This is another morning plein air session along Barton Creek just down from the base of the Hill of Life. This was the first session at this particular spot, which I originally chose for the water chute between the rocks, but the lighting wasn’t very good for the water, so I opted to focus on a cool tree on the other side of the creek.
I brought along my trusty plein air sidekick, Zip, to help keep the squirrels in check while painted. The heat was pretty bad today, so we had a hard stop at 11am so Zip wouldn’t get overheated on the way back up the trail. She made sure her temperature wouldn’t be an issue by instantly jumping in the water once I let go of the leash to setup my easel.
I somehow made this piece more difficult than expected. I think the problem was a lack of structure in values and simplification of the greenery from the get go. I used to hate painting trees, but over the past year I’ve managed to get the hang of it and they’re not as frustrating as years past. That said, this composition was tricky because the focal point is a tree within a sea of trees. But I was outside with my dog painting, so I didn’t really care.
The progression gallery below illustrates the various artistic detours I drove along before finding the finish line.
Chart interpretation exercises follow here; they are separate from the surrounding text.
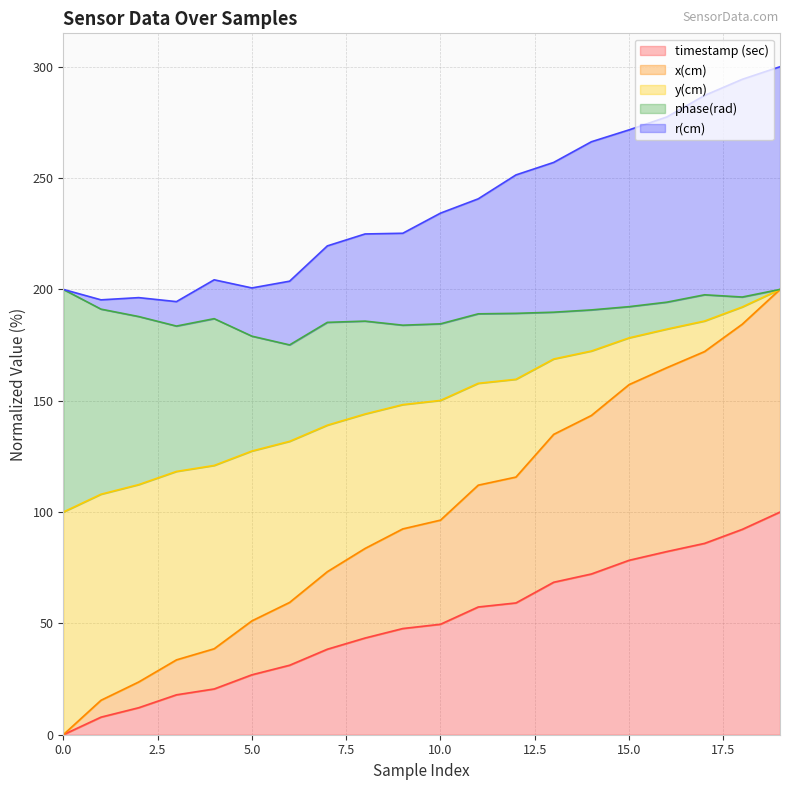

Read the y(cm) value at 11.

157.8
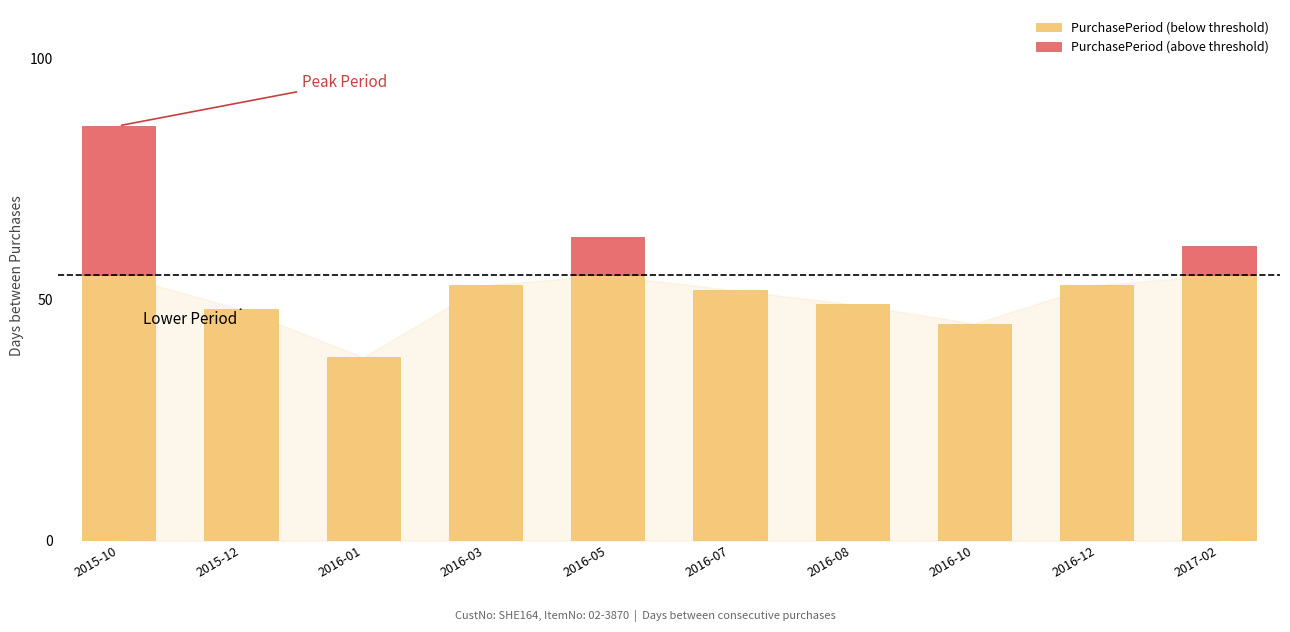

Which category has the highest value in the PurchasePeriod (above threshold) series?

2015-10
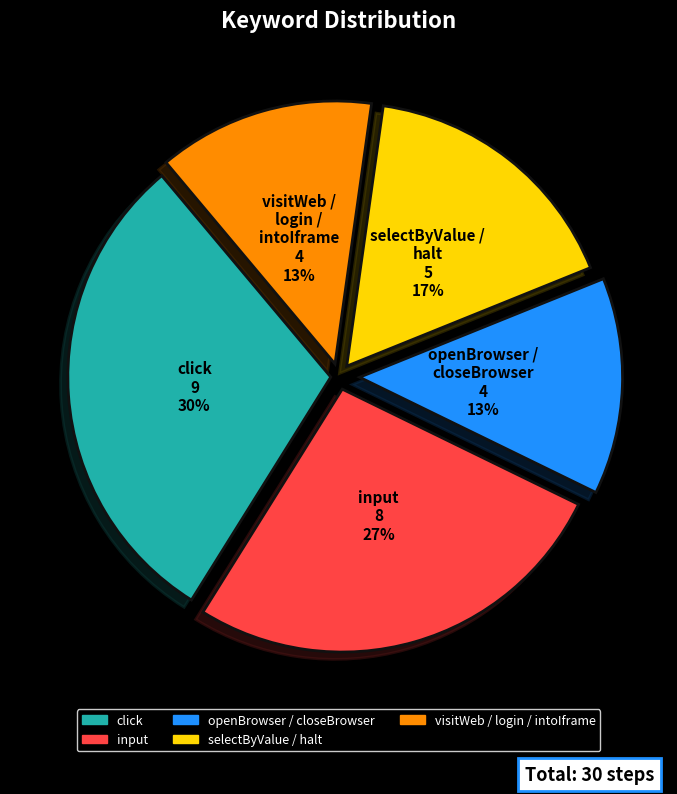

Is there a majority slice in this chart?

No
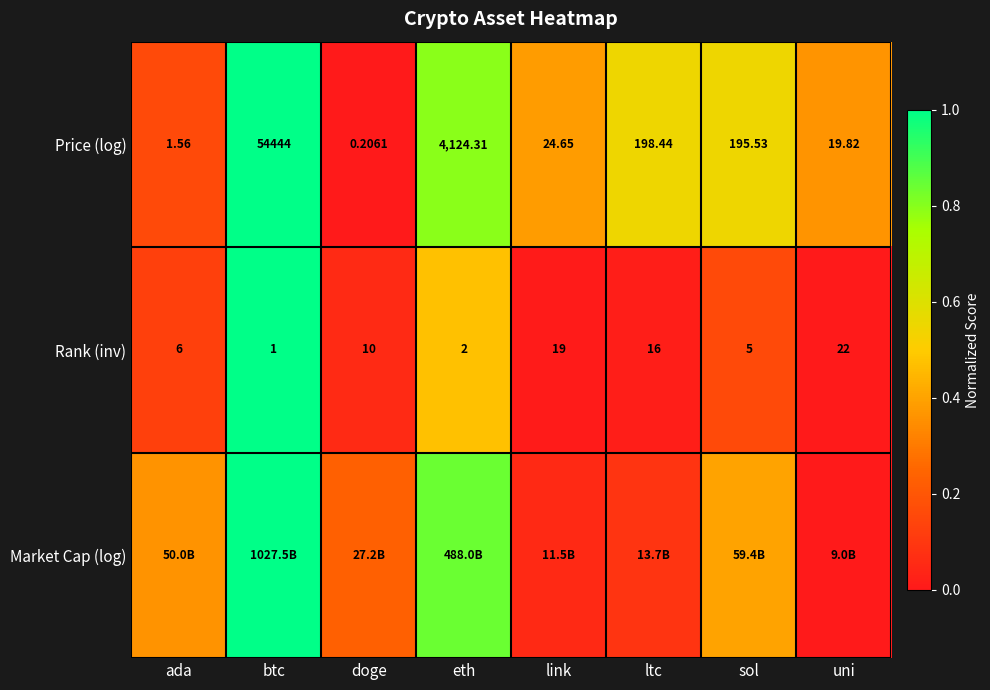

Is the value of Price (log) at sol greater than the value of Rank (inv) at doge?

Yes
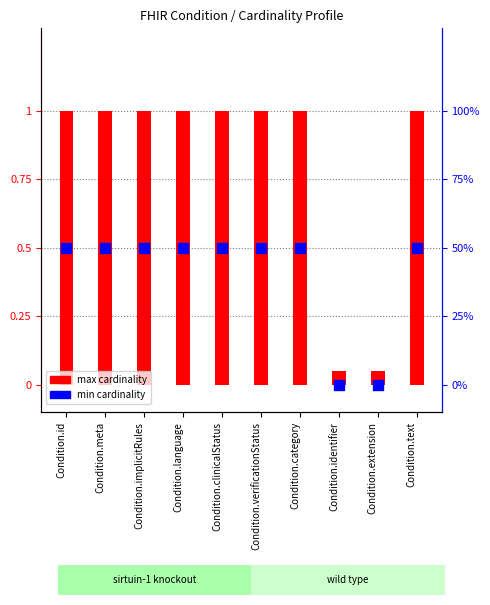

Which series reaches the minimum Y coordinate?

min cardinality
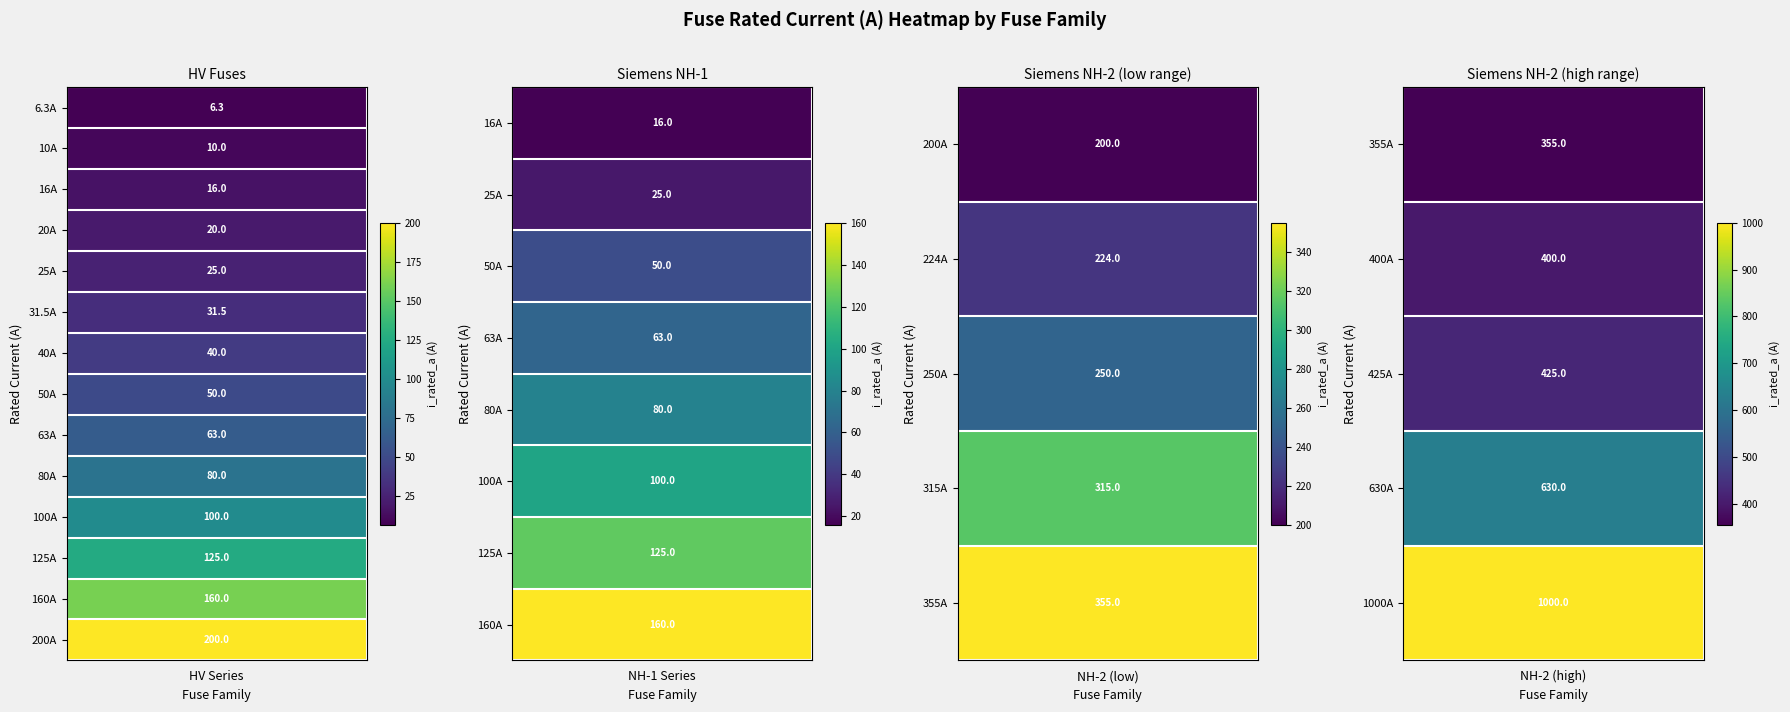

Which series has the largest total across all categories?

Siemens NH-2-1000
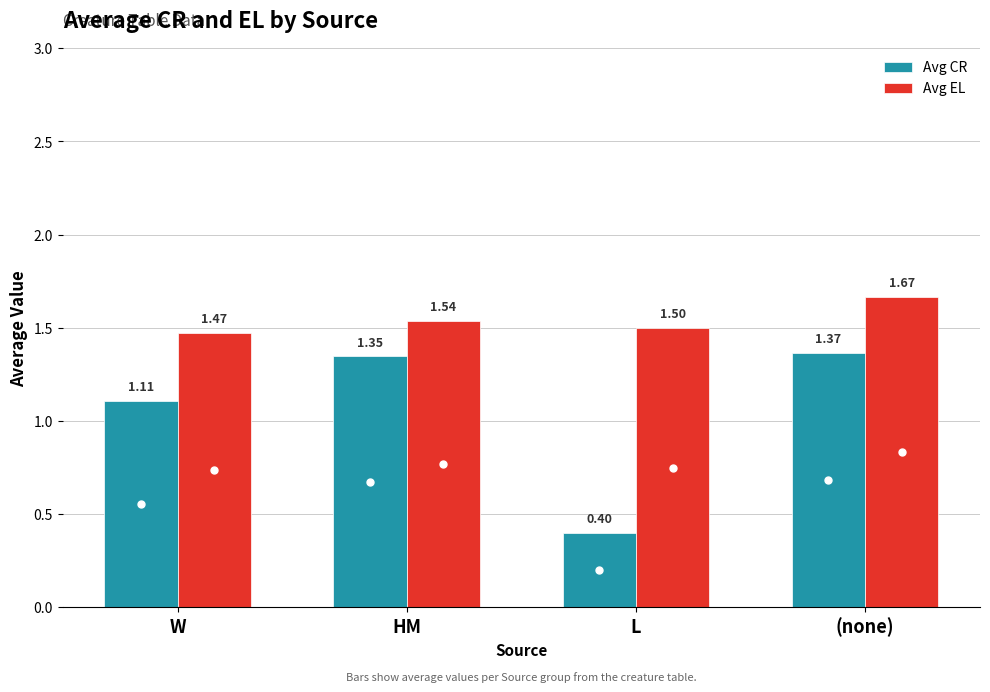

List the series in order of their peak value, highest first.

Avg EL, Avg CR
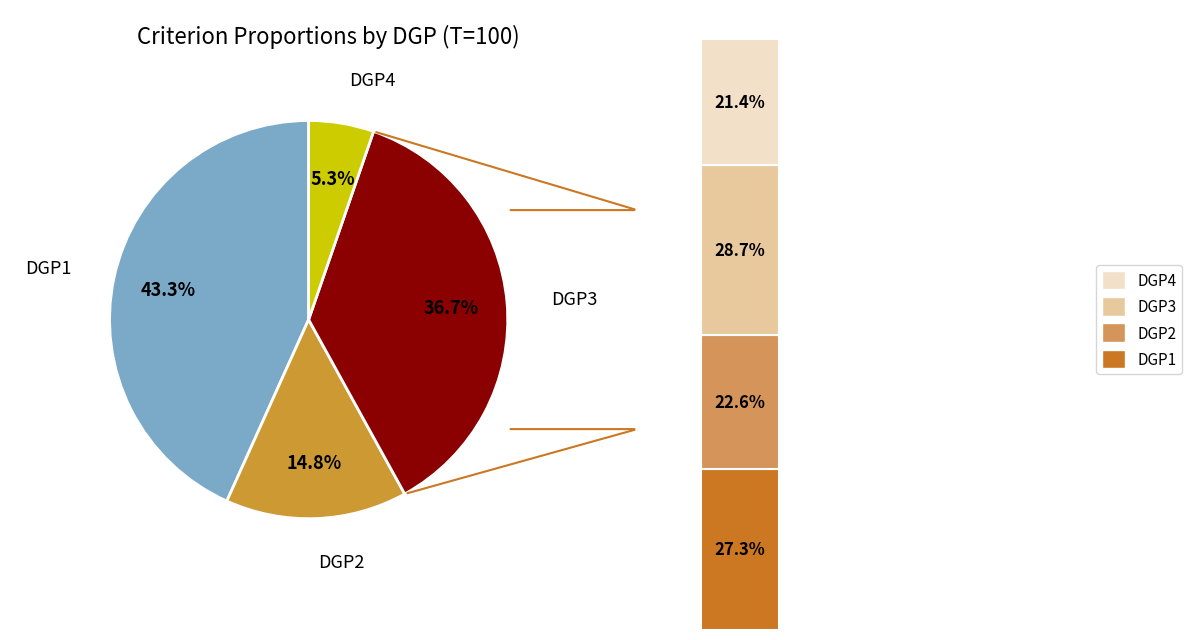

What portion of the pie excludes DGP3?

63.3%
The biggest singular challenge was the lack of foliage on the “real” tree, as you can see from the reference photo, so I improvised some leafy bits in amongst the long, spindly trunks. Initially I balked on the vines, thinking they wouldn’t translate to the viewer, looking more like spaghetti, but after a few failed attempts I managed to weave them in convincingly.
The last design decision was using a palette knife for finishing the trunk. I didn’t like the blended look using a brush and invariably a palette knife can add texture, which is ideal for rendering bark on a tree.
If you’re curious about the specific location of this plein air site, I’ve been dropping POI pins on a Google map so I can find my favorite spots in the future. This particular one is located at 30°16’11.0″N 97°49’42.5″W.
PLEASE NOTE this part of the Barton Creek Trail is severely overrun and trashed, especially during the Spring and Summer months. I found tons of trash, especially beer cans, throughout the area. The stretch of the waterway from Hill of Life Dam Falls (northwest) down to Sculpture Falls (southeast) will continue to suffer environmental degradation at an accelerated rate if the City Council and the various environmental groups in Austin (@SaveOurSprings @sosalliance @austinparksfdn @austintexasgov) don’t institute some level of admission controls. Police enforcement and citations for infractions are helpful, but they don’t address the primary issue which is too many people on this sensitive waterway. And last, but not least, the City of Austin needs to honor their legal commitment with the neighborhood to close the Hill of Life trailhead, which they legally agreed to do when a temporary easement was granted by the neighborhood in 1999.